A good way to figure out what should go into a lab report is to look at a published article. We have a bunch of copies of Science, which has research articles toward the middle and the back. Articles in Science tend to be brief and fairly dense because it’s one of the premiere journals, so the outlines are not as explicit as you’d find in other places; an Open Access Journal might provide better examples, especially if you’re looking them up online.

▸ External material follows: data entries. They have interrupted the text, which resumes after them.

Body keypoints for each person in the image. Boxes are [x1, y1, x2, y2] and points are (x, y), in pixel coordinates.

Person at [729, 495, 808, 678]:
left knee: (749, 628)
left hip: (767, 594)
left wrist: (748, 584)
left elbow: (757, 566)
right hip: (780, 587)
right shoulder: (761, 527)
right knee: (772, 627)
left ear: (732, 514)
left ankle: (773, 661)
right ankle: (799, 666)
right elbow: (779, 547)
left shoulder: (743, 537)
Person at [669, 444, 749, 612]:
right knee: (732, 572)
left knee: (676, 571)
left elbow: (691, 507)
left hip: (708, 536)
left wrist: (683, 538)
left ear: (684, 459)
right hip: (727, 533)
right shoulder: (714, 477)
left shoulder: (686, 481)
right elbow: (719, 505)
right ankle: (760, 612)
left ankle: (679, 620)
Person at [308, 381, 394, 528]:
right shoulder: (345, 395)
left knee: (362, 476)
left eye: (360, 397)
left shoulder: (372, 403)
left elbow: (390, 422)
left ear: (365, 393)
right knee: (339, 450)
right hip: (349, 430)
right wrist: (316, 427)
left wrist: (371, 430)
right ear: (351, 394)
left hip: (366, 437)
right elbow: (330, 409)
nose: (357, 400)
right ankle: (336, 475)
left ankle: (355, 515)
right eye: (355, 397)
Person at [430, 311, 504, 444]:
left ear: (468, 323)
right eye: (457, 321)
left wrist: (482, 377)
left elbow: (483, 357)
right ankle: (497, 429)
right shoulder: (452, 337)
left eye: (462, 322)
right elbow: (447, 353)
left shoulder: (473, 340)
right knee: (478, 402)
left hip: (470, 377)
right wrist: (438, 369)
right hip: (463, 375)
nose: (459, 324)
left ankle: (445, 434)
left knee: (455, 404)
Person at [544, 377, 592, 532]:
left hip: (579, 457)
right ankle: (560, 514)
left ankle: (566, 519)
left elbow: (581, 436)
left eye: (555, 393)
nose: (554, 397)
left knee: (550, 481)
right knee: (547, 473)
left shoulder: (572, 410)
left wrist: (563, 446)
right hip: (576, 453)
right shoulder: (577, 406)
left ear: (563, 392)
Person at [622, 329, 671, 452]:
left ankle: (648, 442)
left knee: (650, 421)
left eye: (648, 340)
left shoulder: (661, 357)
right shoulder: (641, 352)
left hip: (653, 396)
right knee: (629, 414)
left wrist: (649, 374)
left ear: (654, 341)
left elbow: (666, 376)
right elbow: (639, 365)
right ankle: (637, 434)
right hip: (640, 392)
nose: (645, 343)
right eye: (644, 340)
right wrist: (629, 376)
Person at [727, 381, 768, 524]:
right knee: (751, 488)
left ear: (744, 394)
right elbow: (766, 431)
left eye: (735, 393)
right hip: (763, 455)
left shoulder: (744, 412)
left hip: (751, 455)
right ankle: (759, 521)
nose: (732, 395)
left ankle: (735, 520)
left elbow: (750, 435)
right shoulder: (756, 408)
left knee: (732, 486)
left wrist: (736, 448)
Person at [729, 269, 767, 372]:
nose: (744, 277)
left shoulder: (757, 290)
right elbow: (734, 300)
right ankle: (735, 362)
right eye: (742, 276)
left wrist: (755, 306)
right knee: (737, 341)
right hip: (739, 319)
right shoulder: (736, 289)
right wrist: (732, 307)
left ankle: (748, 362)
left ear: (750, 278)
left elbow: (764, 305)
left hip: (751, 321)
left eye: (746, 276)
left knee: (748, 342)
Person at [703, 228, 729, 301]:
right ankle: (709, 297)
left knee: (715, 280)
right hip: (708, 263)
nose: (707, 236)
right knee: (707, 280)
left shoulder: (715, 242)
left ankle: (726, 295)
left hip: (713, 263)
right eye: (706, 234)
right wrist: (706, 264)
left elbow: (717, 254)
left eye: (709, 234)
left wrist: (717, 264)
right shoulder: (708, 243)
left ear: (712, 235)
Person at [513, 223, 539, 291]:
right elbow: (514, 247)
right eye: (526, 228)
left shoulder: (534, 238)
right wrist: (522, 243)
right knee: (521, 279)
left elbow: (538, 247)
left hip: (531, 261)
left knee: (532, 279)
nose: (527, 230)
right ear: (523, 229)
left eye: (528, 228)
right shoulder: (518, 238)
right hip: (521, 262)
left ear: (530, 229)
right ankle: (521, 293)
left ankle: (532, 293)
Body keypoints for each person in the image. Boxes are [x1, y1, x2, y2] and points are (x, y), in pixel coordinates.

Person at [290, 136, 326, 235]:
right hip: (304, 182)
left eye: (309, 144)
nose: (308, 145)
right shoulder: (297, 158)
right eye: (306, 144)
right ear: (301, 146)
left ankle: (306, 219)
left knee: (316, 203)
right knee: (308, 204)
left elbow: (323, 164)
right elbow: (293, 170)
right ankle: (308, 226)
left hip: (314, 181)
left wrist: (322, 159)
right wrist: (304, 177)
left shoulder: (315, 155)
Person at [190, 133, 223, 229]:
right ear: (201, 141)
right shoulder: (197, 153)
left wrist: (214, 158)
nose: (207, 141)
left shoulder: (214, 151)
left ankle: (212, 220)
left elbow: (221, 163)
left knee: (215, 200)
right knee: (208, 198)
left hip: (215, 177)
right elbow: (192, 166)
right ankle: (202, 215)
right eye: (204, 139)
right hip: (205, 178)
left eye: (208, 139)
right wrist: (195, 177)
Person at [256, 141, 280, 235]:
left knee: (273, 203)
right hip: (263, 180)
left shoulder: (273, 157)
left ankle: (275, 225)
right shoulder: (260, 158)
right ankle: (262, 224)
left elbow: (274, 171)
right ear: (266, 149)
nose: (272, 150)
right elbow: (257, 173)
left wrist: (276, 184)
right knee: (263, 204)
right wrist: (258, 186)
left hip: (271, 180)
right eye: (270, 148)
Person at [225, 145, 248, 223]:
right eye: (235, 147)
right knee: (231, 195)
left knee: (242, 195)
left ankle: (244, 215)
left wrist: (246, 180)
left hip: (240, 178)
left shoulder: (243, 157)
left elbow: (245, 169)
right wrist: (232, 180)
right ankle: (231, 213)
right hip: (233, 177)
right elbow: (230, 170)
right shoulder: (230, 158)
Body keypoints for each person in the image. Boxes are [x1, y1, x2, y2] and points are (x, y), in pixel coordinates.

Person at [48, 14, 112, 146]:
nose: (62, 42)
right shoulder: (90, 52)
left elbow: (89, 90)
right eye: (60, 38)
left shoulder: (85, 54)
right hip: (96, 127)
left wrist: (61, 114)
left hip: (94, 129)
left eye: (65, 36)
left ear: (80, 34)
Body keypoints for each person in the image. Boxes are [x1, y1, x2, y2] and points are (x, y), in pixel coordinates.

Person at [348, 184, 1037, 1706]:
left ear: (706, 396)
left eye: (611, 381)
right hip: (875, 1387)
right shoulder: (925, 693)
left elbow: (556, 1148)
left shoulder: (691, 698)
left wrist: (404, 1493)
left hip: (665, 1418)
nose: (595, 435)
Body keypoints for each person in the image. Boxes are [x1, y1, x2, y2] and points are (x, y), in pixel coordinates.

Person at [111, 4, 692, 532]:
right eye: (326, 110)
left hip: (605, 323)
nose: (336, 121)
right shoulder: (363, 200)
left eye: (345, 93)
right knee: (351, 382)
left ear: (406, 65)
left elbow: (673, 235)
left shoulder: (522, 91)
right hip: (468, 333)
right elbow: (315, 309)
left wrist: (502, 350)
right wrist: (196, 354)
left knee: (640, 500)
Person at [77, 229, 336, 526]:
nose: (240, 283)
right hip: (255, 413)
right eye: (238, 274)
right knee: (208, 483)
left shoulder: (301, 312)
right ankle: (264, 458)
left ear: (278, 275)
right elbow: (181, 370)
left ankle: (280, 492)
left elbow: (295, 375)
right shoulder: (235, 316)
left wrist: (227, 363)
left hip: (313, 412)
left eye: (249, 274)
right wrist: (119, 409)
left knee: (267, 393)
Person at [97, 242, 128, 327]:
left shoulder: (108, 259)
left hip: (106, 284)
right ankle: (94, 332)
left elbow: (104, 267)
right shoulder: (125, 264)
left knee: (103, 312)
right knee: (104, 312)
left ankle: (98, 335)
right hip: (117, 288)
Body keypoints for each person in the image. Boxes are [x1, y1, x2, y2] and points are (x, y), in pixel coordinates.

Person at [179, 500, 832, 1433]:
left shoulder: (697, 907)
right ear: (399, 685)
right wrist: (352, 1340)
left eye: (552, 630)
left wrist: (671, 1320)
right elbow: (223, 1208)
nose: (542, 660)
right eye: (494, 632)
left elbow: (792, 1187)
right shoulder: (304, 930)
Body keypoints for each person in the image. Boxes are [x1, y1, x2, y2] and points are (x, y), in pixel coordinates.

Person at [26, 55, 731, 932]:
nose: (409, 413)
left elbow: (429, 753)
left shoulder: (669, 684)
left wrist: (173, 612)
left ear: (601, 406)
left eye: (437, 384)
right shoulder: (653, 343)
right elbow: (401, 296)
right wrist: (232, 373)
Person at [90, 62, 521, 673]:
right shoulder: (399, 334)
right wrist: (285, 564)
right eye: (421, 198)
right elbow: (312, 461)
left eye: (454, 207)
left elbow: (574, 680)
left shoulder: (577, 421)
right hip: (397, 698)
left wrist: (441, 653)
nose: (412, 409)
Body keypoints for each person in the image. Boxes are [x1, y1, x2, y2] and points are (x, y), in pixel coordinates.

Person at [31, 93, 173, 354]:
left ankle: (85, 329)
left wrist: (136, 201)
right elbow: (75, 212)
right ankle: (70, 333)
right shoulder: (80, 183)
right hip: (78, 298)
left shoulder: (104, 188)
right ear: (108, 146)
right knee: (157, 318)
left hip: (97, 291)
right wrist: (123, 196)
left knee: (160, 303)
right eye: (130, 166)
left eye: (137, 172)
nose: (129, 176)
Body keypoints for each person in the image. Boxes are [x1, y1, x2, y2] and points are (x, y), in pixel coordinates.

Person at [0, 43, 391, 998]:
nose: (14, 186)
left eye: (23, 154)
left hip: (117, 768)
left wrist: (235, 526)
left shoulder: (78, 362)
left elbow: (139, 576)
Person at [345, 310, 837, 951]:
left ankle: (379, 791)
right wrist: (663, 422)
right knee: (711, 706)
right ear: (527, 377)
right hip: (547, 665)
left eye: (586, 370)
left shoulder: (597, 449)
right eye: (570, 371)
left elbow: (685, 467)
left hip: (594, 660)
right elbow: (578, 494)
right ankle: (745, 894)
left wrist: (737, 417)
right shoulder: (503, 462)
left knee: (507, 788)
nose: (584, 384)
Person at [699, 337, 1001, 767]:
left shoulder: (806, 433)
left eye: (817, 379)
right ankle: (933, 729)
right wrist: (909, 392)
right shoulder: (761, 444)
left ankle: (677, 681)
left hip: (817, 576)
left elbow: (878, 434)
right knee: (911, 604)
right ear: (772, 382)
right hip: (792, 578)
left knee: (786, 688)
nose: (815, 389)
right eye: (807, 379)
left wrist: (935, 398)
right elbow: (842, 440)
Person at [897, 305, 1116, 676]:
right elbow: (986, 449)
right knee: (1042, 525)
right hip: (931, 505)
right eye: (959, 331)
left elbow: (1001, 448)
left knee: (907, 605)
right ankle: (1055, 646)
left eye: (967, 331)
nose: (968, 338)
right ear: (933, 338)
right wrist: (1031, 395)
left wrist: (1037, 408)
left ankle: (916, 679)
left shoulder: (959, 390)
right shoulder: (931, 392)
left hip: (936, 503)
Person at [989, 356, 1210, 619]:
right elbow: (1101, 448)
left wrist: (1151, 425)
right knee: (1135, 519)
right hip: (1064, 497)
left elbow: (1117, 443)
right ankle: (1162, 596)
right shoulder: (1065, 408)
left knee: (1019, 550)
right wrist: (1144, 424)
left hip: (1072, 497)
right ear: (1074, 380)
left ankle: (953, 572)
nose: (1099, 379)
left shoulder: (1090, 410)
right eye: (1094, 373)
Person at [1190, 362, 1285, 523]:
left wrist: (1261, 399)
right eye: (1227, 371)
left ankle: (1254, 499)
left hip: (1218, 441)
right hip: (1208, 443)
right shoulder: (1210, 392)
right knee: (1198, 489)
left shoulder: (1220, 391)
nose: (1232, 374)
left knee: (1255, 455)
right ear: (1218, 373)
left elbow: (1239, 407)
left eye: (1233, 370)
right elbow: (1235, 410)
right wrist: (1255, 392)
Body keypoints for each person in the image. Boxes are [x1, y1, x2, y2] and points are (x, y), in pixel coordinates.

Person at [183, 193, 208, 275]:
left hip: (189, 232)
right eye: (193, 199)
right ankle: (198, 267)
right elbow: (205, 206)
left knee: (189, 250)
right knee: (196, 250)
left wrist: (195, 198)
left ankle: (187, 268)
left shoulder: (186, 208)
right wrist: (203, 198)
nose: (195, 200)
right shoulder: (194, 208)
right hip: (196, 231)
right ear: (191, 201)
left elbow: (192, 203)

Based on our observations, we decided on the following parts for a good lab report:

  • Title: Be short, but unique to give a good idea of what your project is about. Since my classes seldom all do the same experiment, this is very useful. Answer the questions: What did you do? Why did you do it? and What did you find?
  • Authors: Who gets the credit for the work. Usually authors are listed by who did the most work first, but since everyone’s expected to work equally on their group projects you can choose some random or arbitrary order.
  • Abstract: A brief summary of the work, include: what is the problem you’re trying to solve; what you did to solve the problem; and what results you came up with. The abstract should contain all the spoilers.
  • Introduction: Go into some more detail about what the problem is you’re working on, and why it’s important. State your hypothesis and how you’re going to test it. Overview previous work your project is based on.
  • Procedure/Methods: Describe, in detail, what you did, what apparatus you used. Both words and diagrams are useful here.
  • Results: Tell us what you found. Graphs, charts and tables will be very useful here.
  • Figure 1. An example of a diagram. In this case labels have been placed on a photograph of the apparatus. Notice also the caption, which you are reading at this very moment, that goes with the figure.
  • Note on Figures: You should have figures, charts, diagrams and tables in your Procedure and Results sections, but you can have them anywhere they’re appropriate. Each figure needs to have a caption explaining the figure. A useful approach to figures and captions is to try to write them so that someone could understand the entire article by only looking at the figures and reading their captions. One of my students says that popular magazines, like People, are written that way (or at least that’s how they’re read).
  • Analysis and Discussion: To paraphrase a student, “Explain why you think you got those results.” Even if the results are unexpected, or especially if they’re unexpected, you need to explain them. This is also your chance to explain why all of your critics are wrong and you were right all along. If you do that though, it should be written in scientific, passive-aggressive language.
  • Conclusions: Summarize. In the abstract you’re telling them what you’re going to tell them. In the Introduction, Procedure, Results and Discussion sections you’re telling them. In the Conclusion, you’re telling them what you told them. Hopefully by that time they’ll have had enough chances to figure out what you were trying to tell them.
  • Figure 2. An example of a citation for a website.
  • References: Be sure to include a list of the references you used to do your work. This is how you give credit to the people who’s work you are building on. The Yale Library has an excellent page on citing sources. There are a different citation styles you can use but remember the purpose: to give credit where it’s due, and to allow others to be able to find those references easily. All citations should have the author, the date published (or when you accessed it if it is a website), the title, and a way to track down the work.

Note that scientific magazines, like Science and Nature, are very different from a popular magazine like People, for one thing, as was pointed out to me today, the pages don’t smell like perfume (instead they smell like science).

Updates

This paper, on how to bend a soccer ball, is a good example of a student research paper.